Esquece dos amores como quem esquece de pagar uma conta,
ela não percebe nada grave até que corte,
até que alguém se corte por ela.

Ah, selvagem,
morena linda, quase chocolate,
não penso numa morte mais doce
e não me arrependeria
nem um minuto que fosse.

Pelas travessas, pela noite,
se tropeçasse numa alma daquelas
eu pediria que a prendessem a mim.

Pediria que ela se derretesse por mim,
só mais um pouquinho,
e fizesse direitinho como já fez uma vez,
fizesse direitinho aquele amor que a gente fez.
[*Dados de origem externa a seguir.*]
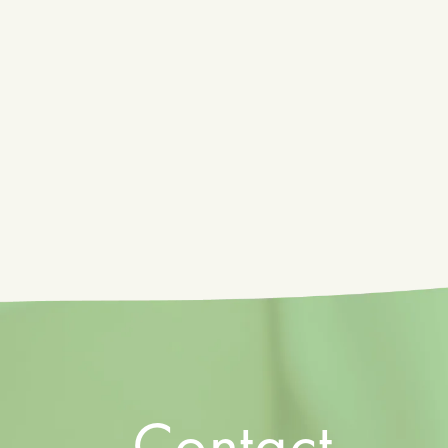
Contact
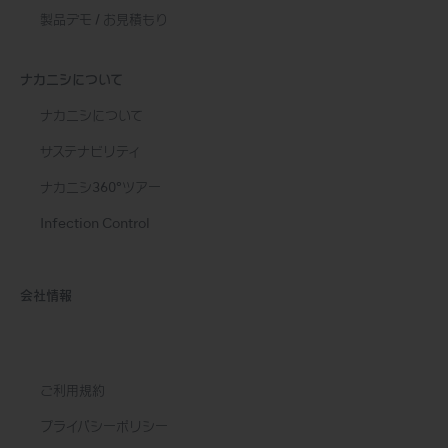
製品デモ / お見積もり
ナカニシについて
ナカニシについて
サステナビリティ
ナカニシ360°ツアー
Infection Control
会社情報
ご利用規約
プライバシーポリシー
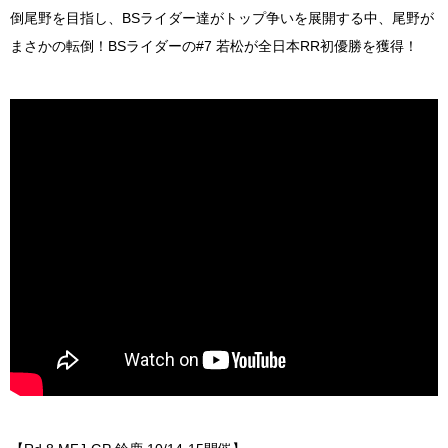
倒尾野を目指し、BSライダー達がトップ争いを展開する中、尾野が
まさかの転倒！BSライダーの#7 若松が全日本RR初優勝を獲得！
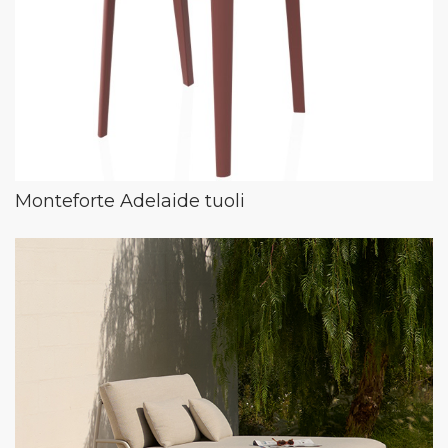
Monteforte Adelaide tuoli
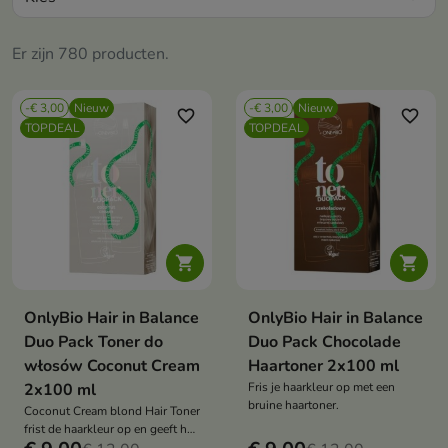
Er zijn 780 producten.
-€ 3,00
Nieuw
-€ 3,00
Nieuw
favorite_border
favorite_border
TOPDEAL
TOPDEAL


OnlyBio Hair in Balance
OnlyBio Hair in Balance
Duo Pack Toner do
Duo Pack Chocolade
włosów Coconut Cream
Haartoner 2x100 ml
2x100 ml
Fris je haarkleur op met een
bruine haartoner.
Coconut Cream blond Hair Toner
frist de haarkleur op en geeft het
haar een lichte,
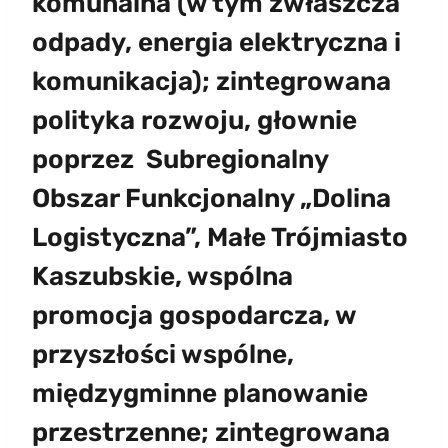
komunalna (w tym zwłaszcza
odpady, energia elektryczna i
komunikacja); zintegrowana
polityka rozwoju, głownie
poprzez Subregionalny
Obszar Funkcjonalny „Dolina
Logistyczna”, Małe Trójmiasto
Kaszubskie, wspólna
promocja gospodarcza, w
przyszłości wspólne,
międzygminne planowanie
przestrzenne; zintegrowana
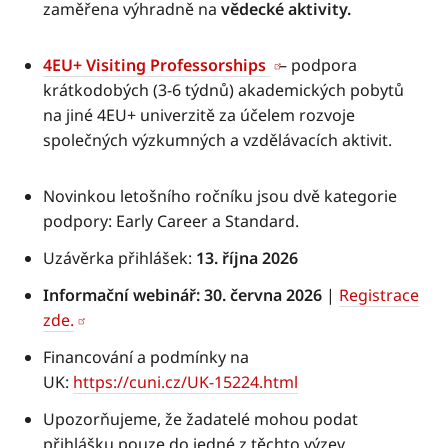
zaměřena výhradně na
vědecké aktivity.
4EU+
Visiting
Professorships
– podpora
krátkodobých (3-6 týdnů) akademických pobytů
na jiné 4EU+ univerzitě za účelem rozvoje
společných výzkumných a vzdělávacích aktivit.
Novinkou letošního ročníku jsou dvě kategorie
podpory: Early Career a Standard.
Uzávěrka přihlášek:
13. října 2026
Informační webinář: 30. června 2026
|
Registrace
zde.
Financování a podmínky na
UK:
https://cuni.cz/UK-15224.html
Upozorňujeme, že žadatelé mohou podat
přihlášku pouze do jedné z těchto výzev.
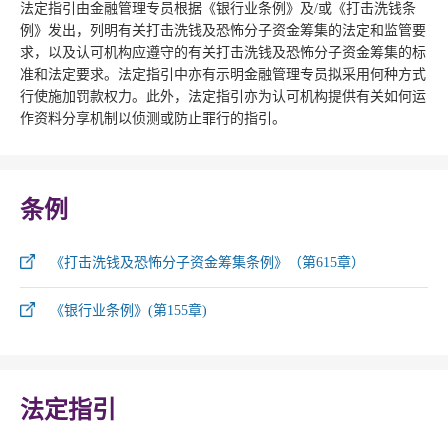
法定指引由金融管理专员根据《银行业条例》及/或《打击洗钱条
例》发出，列明有关打击洗钱及恐怖分子资金筹集的法定和监管要
求，以及认可机构应遵守的有关打击洗钱及恐怖分子资金筹集的标
准和法定要求。法定指引中亦有示明金融管理专员拟采用何种方式
行使施加罚款权力。此外，法定指引亦为认可机构提供有关如何运
作资料分享机制以侦测或防止罪行的指引。
条例
《打击洗钱及恐怖分子资金筹集条例》（第615章）
《银行业条例》(第155章)
法定指引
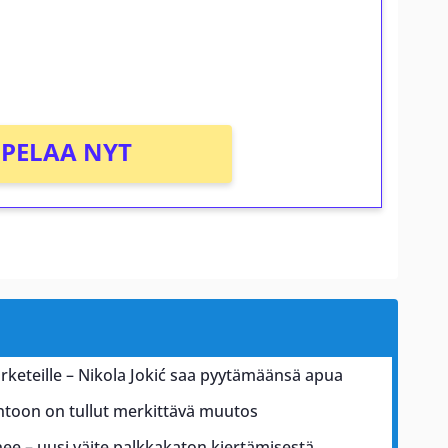
osta Tuohi 1000 -peliin (arvo 0,20€ per
PELAA NYT
arketeille – Nikola Jokić saa pyytämäänsä apua
untoon on tullut merkittävä muutos
ee – uusi väite palkkakaton kiertämisestä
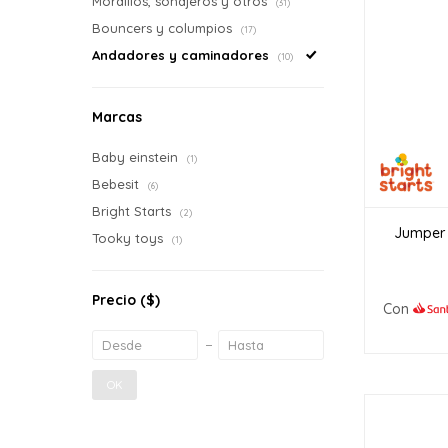
Mordillos, sonajeros y otros
(31)
Bouncers y columpios
(17)
Andadores y caminadores
(10)
Marcas
Baby einstein
(1)
Bebesit
(6)
Bright Starts
(2)
Jumper 
Tooky toys
(1)
Precio
($)
Con
OK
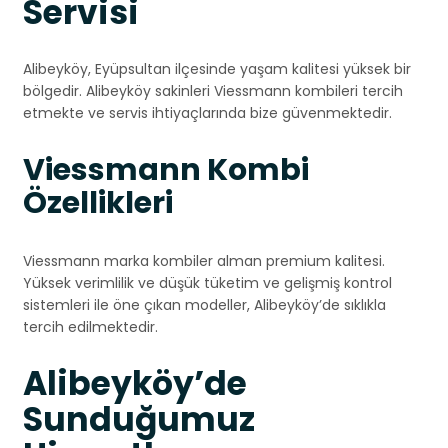
Servisi
Alibeyköy, Eyüpsultan ilçesinde yaşam kalitesi yüksek bir
bölgedir. Alibeyköy sakinleri Viessmann kombileri tercih
etmekte ve servis ihtiyaçlarında bize güvenmektedir.
Viessmann Kombi
Özellikleri
Viessmann marka kombiler alman premium kalitesi.
Yüksek verimlilik ve düşük tüketim ve gelişmiş kontrol
sistemleri ile öne çıkan modeller, Alibeyköy’de sıklıkla
tercih edilmektedir.
Alibeyköy’de
Sunduğumuz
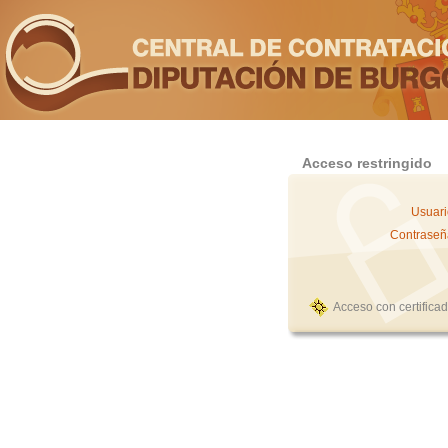
Acceso restringido
Usuari
Contraseñ
Acceso con certifica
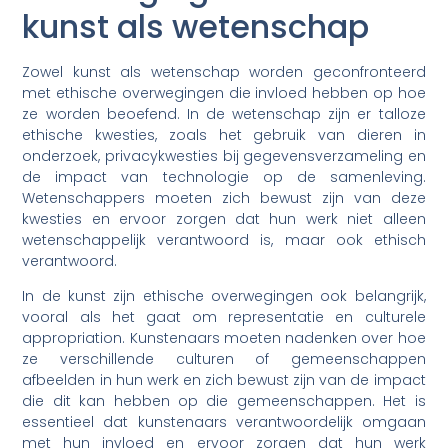
kunst als wetenschap
Zowel kunst als wetenschap worden geconfronteerd
met ethische overwegingen die invloed hebben op hoe
ze worden beoefend. In de wetenschap zijn er talloze
ethische kwesties, zoals het gebruik van dieren in
onderzoek, privacykwesties bij gegevensverzameling en
de impact van technologie op de samenleving.
Wetenschappers moeten zich bewust zijn van deze
kwesties en ervoor zorgen dat hun werk niet alleen
wetenschappelijk verantwoord is, maar ook ethisch
verantwoord.
In de kunst zijn ethische overwegingen ook belangrijk,
vooral als het gaat om representatie en culturele
appropriation. Kunstenaars moeten nadenken over hoe
ze verschillende culturen of gemeenschappen
afbeelden in hun werk en zich bewust zijn van de impact
die dit kan hebben op die gemeenschappen. Het is
essentieel dat kunstenaars verantwoordelijk omgaan
met hun invloed en ervoor zorgen dat hun werk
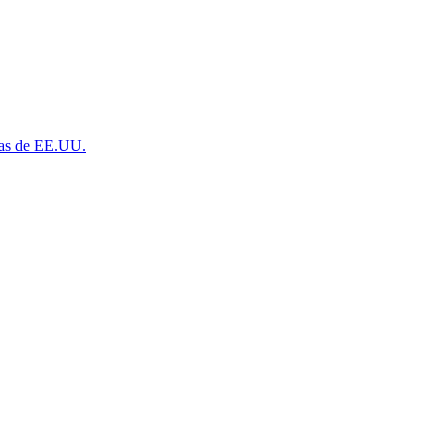
pías de EE.UU.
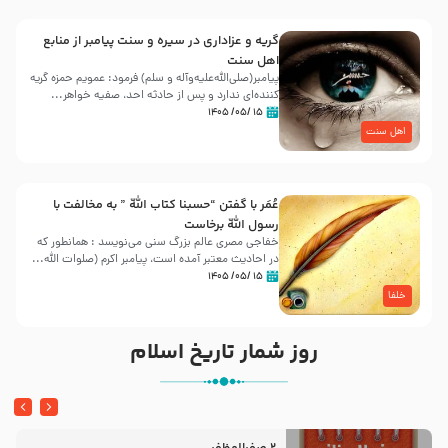
گریه و عزاداری در سیره و سنت پیامبر از منابع
اهل سنت
پیامبر(صلی‌الله‌علیه‌وآله و سلم) فرمود: عمویم حمزه گریه
کننده‌ای ندارد و پس از حادثه احد، صفیه خواهر...
۱۵ /۰۵/ ۱۴۰۵
اهل سنت
عُمَر با گفتن “حسبنا كتاب اللّه ” به مخالفت با
رسول اللّه برخاست
خفاجی مصری عالم بزرگ سنی می‌نویسد : همانطور که
در احادیث معتبر آمده است، پیامبر اکرم (صلوات اللّه...
۱۵ /۰۵/ ۱۴۰۵
خلفا
روز شمار تاریخ اسلام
terça-feira, 10 de novembro de 2015

Até gerarmos outros

Quero me esconder do mundo em você
e mergulhar nos teus azuis
pra esquecer do escuro,
pra esquecer que há um futuro
todo cheio de incertezas.

Não quero levantar da cama,
nem te dizer já volto,
até amanhã ou já vou,
eu quero mais de você,
e muito menos de todos,
eu quero mais de nós dois,
até gerarmos outros.

Eu quero me esconder do mundo
junto com você,
e ter o teu sorriso puro
como algo seguro pra eu me refazer,
eu quero teu abraço terno,
o teu olhar sincero sempre ao lado meu.

Não quero mais contar invernos,
só viver verões, outonos, primaveras,
e nos dias de sol mais lindos
vamos juntos sorrindo ver o sol se pôr,
quero viver nos teus azuis
pra ter um mundo sem dor.

Não quero levantar da cama,
nem te dizer já volto,
até amanhã ou já vou,
eu quero mais de você,
e muito menos de todos,
eu quero mais de nós dois,
até gerarmos outros.

quinta-feira, 5 de novembro de 2015

Espelho

Eu hoje acordei como um café amargo
escuro e desagradável,
desmanchado em tristezas
refeito inteiro em maldades.

Eu hoje acordei como um vilão de um filme do 007,
me encontrando em objetivos absurdos,
em maldades pequenas,
em desejos mesquinhos,
me encontrando no rancor,
numa raiva inexplicável.

Eu acordei e olhei através das janelas de casa,
eu desejei tanto mal,
eu quis que tudo desaparecesse
só pra eu poder gritar,
pra eu poder enfim me entregar,
pra ser sem dor e julgamento
todo esse mal que eu possuo.

Ah, eu preciso de um novo mundo,
preciso pra poder guardar todo esse ódio,
uma terra, umas duas, um sol,
um sol pra queimar todas as feras
que existem dentro de mim...

Eu preciso de um novo mundo
pra queimar os meus inimigos,
pra chorar sangue em velas vermelhas,
e entender que eu não sou mais o mesmo.

Há aqui uma vilania incontrolável,
sentimentos abjetos para com o resto do mundo,
eu devo ser um tirano reencarnado,
devo estar a vidas e vidas sem ser amado,
eu devo muito, muito mesmo,
deve ser isso,
eu quase consigo ver no espelho.

quarta-feira, 4 de novembro de 2015

Cana e chuva

Definitivamente, eu dancei,
e ela sabe que eu vou
pro túmulo com essa dor...

Mas se eu me der bem,
viro um louco, um selvagem,
vou viver vagando pelas paisagens,
tomando cana e chuva,
curando ressaca de amor,
tentando esquecer um senhor pé na bunda.

Definitivamente, eu dancei,
eu nunca dei futuro pra ninguém,
mas agora é diferente,
ela detonou o que restava da gente,
veio me dizer tão tranquila,
como fosse uma boa notícia...

"Meu amor, vou casar,
vou sentir saudades de você,
mas eu vou, vou casar,
e a gente não pode nunca mais se ver."

Definitivamente, eu dancei,
e ainda não vejo graça
como disseram que um dia eu ia ver,
só sinto vontades loucas de tirar satisfação,
e cobrar de volta todo amor
que eu larguei naquele coração.

Mas se eu me der bem,
viro um louco, um selvagem,
vou viver vagando pelas paisagens,
tomando cana e chuva,
curando ressaca de amor,
tentando esquecer esse senhor pé na bunda.